Transcribed page contents:
Start of Block

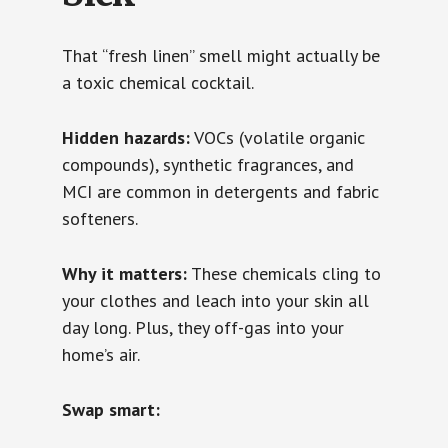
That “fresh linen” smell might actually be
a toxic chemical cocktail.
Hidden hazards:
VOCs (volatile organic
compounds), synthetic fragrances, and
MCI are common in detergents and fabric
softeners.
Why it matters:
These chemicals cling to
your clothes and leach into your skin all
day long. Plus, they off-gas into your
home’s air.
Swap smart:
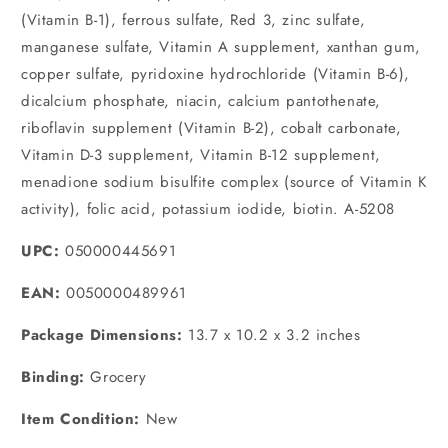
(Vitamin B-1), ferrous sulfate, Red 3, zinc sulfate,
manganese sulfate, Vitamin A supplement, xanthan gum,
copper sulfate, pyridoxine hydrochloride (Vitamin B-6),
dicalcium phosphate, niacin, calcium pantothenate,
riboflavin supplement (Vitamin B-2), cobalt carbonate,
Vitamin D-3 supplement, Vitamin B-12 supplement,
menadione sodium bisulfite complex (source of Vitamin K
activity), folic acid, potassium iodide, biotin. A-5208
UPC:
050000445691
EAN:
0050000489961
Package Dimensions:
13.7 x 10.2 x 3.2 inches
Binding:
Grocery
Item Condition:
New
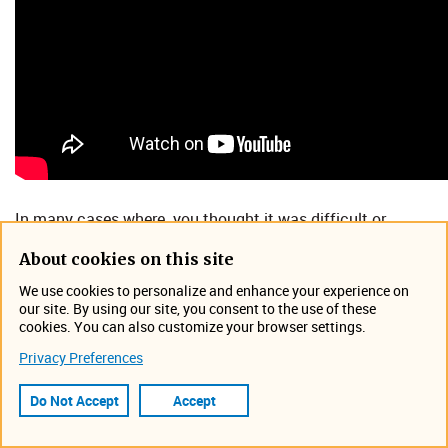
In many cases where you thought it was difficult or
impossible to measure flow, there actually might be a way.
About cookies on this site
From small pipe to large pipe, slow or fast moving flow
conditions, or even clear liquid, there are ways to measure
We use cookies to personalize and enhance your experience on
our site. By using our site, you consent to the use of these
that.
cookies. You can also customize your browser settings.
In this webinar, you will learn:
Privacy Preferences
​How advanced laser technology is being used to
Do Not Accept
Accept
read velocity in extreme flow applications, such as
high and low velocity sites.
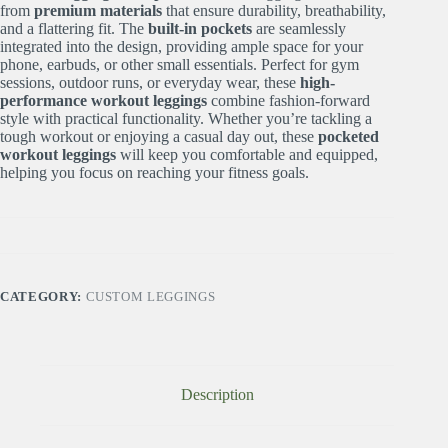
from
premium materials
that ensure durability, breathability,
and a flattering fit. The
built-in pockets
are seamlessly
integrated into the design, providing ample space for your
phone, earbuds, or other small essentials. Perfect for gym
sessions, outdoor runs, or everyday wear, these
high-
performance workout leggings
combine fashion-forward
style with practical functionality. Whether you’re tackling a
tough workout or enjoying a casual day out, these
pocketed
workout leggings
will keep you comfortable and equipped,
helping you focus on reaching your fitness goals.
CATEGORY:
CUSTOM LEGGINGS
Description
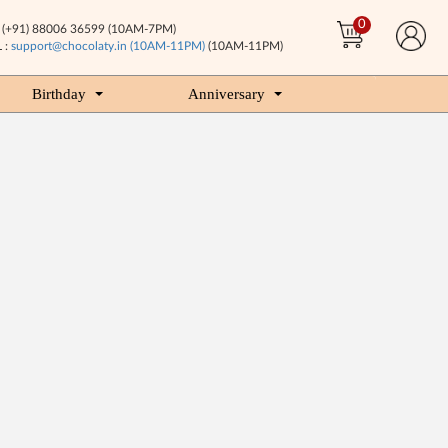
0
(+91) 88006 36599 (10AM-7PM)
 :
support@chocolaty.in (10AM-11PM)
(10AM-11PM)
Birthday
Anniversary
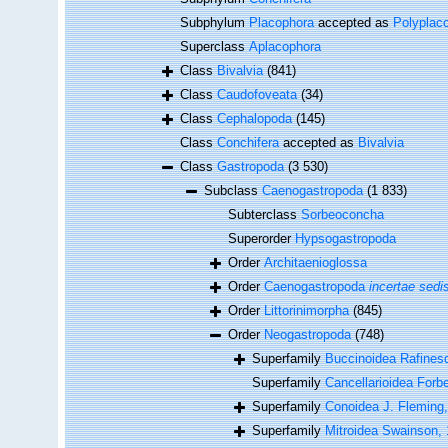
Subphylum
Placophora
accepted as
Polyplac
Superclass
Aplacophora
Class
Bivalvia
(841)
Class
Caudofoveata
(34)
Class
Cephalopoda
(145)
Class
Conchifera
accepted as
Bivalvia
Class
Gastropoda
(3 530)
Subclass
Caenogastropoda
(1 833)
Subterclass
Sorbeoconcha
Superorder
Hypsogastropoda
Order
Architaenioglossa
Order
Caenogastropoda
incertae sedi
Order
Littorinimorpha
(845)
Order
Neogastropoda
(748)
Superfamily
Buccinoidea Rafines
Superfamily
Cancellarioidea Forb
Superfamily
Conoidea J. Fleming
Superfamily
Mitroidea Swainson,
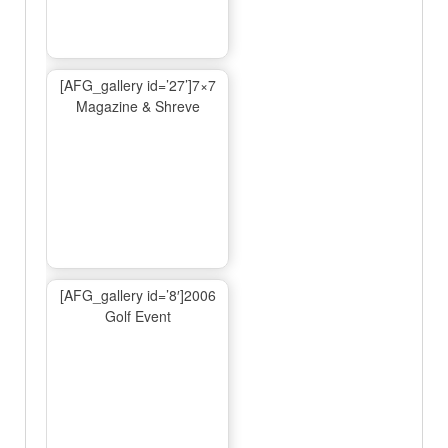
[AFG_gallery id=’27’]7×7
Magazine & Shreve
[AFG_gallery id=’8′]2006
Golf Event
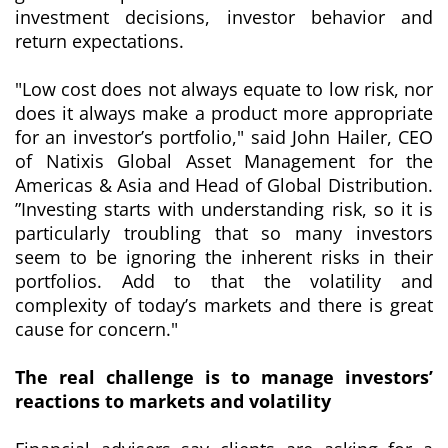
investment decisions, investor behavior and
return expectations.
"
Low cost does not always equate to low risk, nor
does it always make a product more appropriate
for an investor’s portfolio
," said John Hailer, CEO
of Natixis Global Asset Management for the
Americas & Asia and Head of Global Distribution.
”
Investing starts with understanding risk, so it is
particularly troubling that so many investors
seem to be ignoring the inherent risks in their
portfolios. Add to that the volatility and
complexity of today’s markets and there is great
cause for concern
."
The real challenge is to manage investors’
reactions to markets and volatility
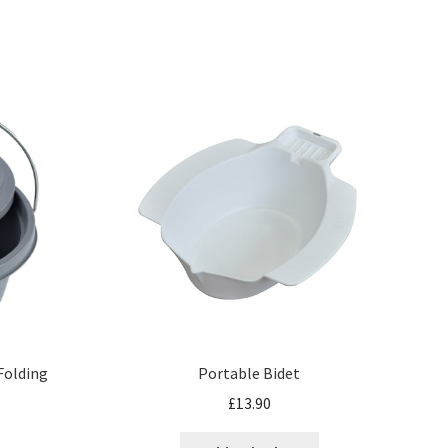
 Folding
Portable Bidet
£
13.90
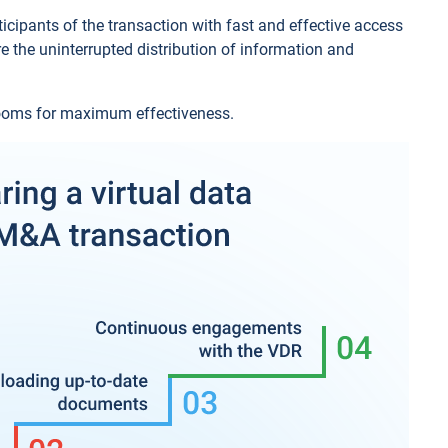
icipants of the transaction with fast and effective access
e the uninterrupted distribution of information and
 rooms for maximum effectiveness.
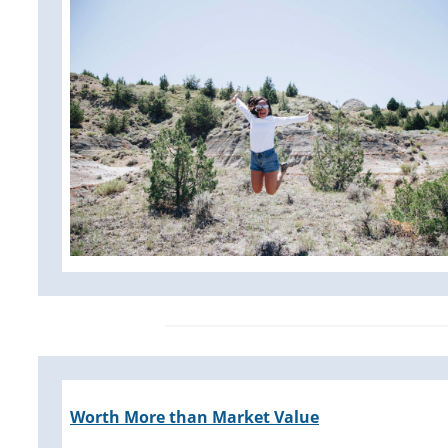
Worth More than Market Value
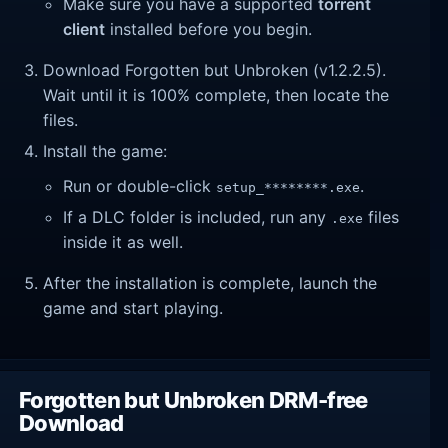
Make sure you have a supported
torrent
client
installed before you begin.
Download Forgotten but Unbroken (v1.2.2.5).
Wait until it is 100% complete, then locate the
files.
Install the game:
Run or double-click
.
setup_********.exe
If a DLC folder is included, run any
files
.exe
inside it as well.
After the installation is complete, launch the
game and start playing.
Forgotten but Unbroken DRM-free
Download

End of Block

Throughout the data above, find each line that includes the string "your"; state only how many there are.

6